The majority disposes of the State’s second issue concerning the driving-while-intoxicated detention in a single sentence: “Article 14.03 does not authorize officers to investigate possible breaches of the peace outside their jurisdiction only on reasonable suspicion.” Op. at 322 (citing Gerron v. State, 57 S.W.3d 568, 571 (Tex.App.-Waco 2001), rev’d on other grounds, 97 S.W.3d 597 (Tex.Crim.App.2003); Yeager v. State, 23 S.W.3d 566, 572 (Tex.App.-Waco 2000), rev’d on other grounds, 104 S.W.3d 103 (Tex.Crim.App.2003); Garner v. State, 779 S.W.2d 498, 501 (Tex.App.Fort Worth 1989), pet. ref'd per curiam, 785 S.W.2d 158 (Tex.Crim.App.1990); Thomas v. State, 864 S.W.2d 193,196 (Tex. App.-Texarkana 1993, pet. ref'd)). But the code of criminal procedure does not generally address the authority to detain when it identifies grounds for arrest. Indeed, article 14.03(g) does not address probable cause either, and yet there is consensus that probable cause is the appropriate standard for an arrest under the article. See, e.g., Yeager, 23 S.W.3d at 572; Op. at 323.
The purpose of article 14.03(g) is clear on its face: to expand the range of criminal conduct from which an out-of-jurisdiction officer can protect the community. In the absence of any provision to the contrary, I would conclude the Legislature intended the out-of-jurisdietion officer to follow the same well-settled constitutionally based procedures he would follow for any other arrest, including probable cause to arrest and reasonable suspicion to detain.

**Data for review:**
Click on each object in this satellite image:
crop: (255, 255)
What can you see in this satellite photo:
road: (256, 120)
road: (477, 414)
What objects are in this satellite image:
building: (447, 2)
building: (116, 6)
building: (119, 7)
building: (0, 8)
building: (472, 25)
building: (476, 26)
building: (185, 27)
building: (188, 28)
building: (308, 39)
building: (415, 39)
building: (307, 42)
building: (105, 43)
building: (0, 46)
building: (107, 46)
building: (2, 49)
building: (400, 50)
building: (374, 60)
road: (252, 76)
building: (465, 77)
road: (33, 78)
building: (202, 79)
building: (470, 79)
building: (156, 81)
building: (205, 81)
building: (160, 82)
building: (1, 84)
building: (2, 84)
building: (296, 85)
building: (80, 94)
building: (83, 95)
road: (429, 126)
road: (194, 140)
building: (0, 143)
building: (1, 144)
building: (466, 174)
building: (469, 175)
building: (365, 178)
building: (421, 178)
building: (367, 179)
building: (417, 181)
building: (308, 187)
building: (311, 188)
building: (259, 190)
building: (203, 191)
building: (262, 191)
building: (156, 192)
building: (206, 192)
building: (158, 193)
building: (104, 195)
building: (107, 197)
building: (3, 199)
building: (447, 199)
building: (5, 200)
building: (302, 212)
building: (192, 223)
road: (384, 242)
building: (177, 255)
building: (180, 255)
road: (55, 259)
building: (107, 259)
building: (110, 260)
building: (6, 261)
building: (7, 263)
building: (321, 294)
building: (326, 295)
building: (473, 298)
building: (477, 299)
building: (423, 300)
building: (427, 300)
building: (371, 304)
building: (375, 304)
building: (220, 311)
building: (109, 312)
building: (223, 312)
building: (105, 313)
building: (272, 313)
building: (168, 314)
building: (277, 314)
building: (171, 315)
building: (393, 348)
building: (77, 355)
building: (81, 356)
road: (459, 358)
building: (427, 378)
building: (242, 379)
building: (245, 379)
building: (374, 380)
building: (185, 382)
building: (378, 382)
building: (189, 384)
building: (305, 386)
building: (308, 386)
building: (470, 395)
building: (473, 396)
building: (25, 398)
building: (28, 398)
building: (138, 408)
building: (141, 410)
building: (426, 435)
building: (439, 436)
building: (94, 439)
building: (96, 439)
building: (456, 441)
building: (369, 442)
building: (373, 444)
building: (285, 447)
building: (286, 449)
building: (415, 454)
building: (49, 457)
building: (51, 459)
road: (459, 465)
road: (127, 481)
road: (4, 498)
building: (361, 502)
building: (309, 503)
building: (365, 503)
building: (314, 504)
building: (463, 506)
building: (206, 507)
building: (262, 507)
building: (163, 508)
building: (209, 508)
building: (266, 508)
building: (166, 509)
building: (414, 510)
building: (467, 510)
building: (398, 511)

**Task to carry out:**
Pick up the passage on an out-of-jurisdiction officer's authority to detain under article 14.03(g) and continue it past its last sentence.

**Answer to this exercise:**
Finally, the Legislature has specifically authorized an out-of-jurisdiction peace officer to make a warrantless arrest for a breach of the peace committed in his presence. While I believe that Kurtz’s prolonged pattern of dangerous driving, in and of itself, constituted a breach of the peace for which the officer had authority to stop and arrest him under article 14.03(d), this Court need not rest its decision on that ground. It is sufficient to record my opinion that this issue was properly before the trial court and is before this Court on appeal, and to stress my opinion that an offense can qualify as a breach of the peace, so long as the conduct is sufficiently threatening by its nature, even if no identifiable individual is directly threatened.
For all of these reasons, I would reverse the order of the trial court and remand this cause.